Standard & Poor (S&P) has become the first ratings agency to downgrade Qatar's credit rating following the diplomatic rift caused by the decision of Saudi Arabia, the United Arab Emirates, Egypt and Bahrain to cut ties with Qatar.
They were followed by Yemen, Libya, and the Maldives.
S&P cut its long-term rating of Qatar by a notch, to AA- from AA, and put the country on negative credit watch, suggesting there was a likely chance of a further downgrade.
The ratings agency has said Qatar's economy could be severely hit by the decision announced earlier this week by a raft of countries to cut diplomatic and transport ties with Qatar. They accused it of supporting terrorism, which Qatar has vehemently denied.
While oil-rich, Qatar gets a substantial amount of food through its land border with Saudi Arabia, which has been closed. Transport has already been significantly disrupted with many airlines suspending flights to and from Doha, while Qatar's national airline Qatar Airways, is having to take detours meaning flights take longer, having been banned from large portions of airspace.
Analysts at S&P said a lengthy dispute could have a knock-on effect on the economy if trade falls and foreign investors withdraw assets.
They said Qatar's fiscal and current account deficits could widen as "related revenues from regional trade diminish". In 2016, 10 per cent of Qatar's exports went to the group of states that have blocked trade.
S&P added that the air travel restrictions could have "significant implications" for Qatar Airways' profitability.

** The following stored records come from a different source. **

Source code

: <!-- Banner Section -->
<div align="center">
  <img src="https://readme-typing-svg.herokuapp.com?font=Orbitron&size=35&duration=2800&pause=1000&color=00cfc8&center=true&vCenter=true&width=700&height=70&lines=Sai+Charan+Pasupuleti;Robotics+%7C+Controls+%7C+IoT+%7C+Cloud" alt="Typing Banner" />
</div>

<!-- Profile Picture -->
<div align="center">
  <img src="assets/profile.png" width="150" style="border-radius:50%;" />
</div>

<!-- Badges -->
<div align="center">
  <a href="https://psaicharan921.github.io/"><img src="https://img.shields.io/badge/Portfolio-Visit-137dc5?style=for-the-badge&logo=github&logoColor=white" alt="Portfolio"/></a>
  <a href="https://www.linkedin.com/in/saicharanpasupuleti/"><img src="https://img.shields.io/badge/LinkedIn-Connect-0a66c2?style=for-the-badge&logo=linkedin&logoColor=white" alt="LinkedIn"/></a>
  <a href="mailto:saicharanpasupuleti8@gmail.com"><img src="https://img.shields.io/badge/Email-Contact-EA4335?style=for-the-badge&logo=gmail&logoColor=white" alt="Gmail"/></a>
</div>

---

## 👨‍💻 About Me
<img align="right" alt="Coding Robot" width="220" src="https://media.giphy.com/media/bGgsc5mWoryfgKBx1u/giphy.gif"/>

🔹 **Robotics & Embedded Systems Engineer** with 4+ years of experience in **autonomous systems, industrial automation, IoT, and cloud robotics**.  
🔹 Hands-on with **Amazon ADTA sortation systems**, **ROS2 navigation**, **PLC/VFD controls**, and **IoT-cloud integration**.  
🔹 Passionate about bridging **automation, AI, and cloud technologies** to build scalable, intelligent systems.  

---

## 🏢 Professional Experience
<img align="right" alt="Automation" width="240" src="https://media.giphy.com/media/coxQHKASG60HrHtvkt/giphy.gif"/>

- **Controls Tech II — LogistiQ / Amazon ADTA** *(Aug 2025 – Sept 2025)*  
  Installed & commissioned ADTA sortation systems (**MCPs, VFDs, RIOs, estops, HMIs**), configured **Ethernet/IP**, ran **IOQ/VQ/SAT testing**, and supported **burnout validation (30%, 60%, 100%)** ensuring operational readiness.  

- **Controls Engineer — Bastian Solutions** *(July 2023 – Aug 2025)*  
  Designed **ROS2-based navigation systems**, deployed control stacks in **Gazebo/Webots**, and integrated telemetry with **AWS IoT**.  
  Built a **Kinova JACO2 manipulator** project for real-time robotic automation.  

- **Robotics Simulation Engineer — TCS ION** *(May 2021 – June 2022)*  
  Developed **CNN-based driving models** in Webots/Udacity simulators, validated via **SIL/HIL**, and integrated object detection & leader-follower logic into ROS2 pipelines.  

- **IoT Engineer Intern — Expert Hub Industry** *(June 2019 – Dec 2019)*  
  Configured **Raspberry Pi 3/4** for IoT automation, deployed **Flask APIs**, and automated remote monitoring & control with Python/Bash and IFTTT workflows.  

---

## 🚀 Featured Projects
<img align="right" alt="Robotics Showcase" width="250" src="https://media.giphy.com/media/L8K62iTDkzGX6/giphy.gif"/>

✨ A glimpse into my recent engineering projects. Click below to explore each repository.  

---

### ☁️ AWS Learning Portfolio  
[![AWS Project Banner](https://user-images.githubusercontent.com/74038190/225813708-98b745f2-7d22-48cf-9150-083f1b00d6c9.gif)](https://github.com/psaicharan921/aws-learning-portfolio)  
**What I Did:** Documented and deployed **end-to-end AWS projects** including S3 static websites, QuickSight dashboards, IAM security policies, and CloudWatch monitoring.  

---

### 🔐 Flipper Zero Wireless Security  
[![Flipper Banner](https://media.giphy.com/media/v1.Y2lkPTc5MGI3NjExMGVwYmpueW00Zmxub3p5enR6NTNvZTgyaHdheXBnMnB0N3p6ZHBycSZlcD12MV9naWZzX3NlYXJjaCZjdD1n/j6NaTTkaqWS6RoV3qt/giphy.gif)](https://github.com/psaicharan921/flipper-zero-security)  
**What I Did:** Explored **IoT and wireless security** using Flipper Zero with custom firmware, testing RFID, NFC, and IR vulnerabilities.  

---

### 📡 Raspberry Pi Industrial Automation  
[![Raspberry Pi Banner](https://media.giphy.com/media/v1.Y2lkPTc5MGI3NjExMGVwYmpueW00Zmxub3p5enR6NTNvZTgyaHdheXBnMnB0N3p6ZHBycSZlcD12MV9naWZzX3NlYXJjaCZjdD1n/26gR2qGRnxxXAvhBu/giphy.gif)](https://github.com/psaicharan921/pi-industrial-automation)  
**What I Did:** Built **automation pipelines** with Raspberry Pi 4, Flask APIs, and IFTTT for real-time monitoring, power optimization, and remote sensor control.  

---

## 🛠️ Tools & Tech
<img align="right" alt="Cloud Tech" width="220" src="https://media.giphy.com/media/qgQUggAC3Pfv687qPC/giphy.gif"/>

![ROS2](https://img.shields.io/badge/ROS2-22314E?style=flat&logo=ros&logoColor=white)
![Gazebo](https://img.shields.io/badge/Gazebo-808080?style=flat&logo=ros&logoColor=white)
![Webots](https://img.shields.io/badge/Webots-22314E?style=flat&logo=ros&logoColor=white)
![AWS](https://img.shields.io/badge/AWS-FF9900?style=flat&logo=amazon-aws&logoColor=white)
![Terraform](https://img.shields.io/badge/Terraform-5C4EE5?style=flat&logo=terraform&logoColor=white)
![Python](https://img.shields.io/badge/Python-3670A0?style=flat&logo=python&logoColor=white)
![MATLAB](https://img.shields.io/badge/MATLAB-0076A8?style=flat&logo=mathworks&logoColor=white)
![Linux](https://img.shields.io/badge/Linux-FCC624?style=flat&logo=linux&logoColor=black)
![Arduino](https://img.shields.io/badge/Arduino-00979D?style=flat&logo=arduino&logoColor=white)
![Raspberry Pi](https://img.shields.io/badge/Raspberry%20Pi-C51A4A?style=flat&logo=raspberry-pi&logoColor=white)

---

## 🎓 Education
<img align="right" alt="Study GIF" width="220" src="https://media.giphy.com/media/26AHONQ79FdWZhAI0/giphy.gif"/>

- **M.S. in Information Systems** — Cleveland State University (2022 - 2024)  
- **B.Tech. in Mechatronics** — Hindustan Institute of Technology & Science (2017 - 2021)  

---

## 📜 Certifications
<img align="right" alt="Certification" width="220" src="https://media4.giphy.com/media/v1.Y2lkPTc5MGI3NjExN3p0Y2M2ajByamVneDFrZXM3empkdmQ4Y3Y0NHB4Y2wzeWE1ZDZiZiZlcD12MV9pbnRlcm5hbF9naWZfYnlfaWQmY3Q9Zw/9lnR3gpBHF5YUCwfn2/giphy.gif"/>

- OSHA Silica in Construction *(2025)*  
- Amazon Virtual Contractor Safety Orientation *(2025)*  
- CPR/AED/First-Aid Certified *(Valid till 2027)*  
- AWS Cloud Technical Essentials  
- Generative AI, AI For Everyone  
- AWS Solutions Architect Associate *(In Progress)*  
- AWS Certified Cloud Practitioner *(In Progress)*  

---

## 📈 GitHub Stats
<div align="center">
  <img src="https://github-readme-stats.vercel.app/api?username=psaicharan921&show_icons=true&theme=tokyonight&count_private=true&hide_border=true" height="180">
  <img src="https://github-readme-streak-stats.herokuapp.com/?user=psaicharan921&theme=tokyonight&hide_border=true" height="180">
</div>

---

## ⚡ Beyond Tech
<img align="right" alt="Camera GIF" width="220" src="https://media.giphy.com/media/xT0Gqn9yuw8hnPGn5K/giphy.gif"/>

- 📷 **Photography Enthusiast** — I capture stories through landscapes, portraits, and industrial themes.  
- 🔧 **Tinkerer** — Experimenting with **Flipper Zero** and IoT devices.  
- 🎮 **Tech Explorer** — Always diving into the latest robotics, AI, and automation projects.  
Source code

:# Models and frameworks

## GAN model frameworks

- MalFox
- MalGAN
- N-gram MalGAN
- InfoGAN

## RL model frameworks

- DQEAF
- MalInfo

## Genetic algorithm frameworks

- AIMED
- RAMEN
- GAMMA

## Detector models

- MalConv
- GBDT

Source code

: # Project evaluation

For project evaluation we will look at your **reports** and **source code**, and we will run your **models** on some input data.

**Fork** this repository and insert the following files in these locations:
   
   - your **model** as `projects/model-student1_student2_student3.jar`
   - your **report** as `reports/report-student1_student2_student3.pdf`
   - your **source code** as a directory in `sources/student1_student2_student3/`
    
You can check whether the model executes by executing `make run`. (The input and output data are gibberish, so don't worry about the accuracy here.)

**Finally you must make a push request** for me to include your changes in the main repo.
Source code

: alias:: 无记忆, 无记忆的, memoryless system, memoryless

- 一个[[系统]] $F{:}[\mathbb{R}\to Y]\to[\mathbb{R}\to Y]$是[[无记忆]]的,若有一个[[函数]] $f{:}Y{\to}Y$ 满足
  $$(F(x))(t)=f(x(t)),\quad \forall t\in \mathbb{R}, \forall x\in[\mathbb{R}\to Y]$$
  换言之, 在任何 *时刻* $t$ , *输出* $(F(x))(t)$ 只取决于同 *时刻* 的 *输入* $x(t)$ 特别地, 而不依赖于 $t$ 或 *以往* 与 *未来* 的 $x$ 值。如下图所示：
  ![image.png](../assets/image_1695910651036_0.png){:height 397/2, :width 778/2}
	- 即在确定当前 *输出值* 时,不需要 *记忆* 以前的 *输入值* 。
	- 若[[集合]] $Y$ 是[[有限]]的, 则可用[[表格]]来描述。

"We expect that economic growth will slow, not just through reduced regional trade, but as corporate profitability is damaged because regional demand is cut off, investment is hampered, and investment confidence wanes," it said.
Last month, Moody's downgraded Qatar's long-term and sovereign ratings to Aa3 from Aa2, pointing to rising external debt and uncertainty over the sustainability of the country's growth model over the coming years. Fitch Ratings has Qatar at AA.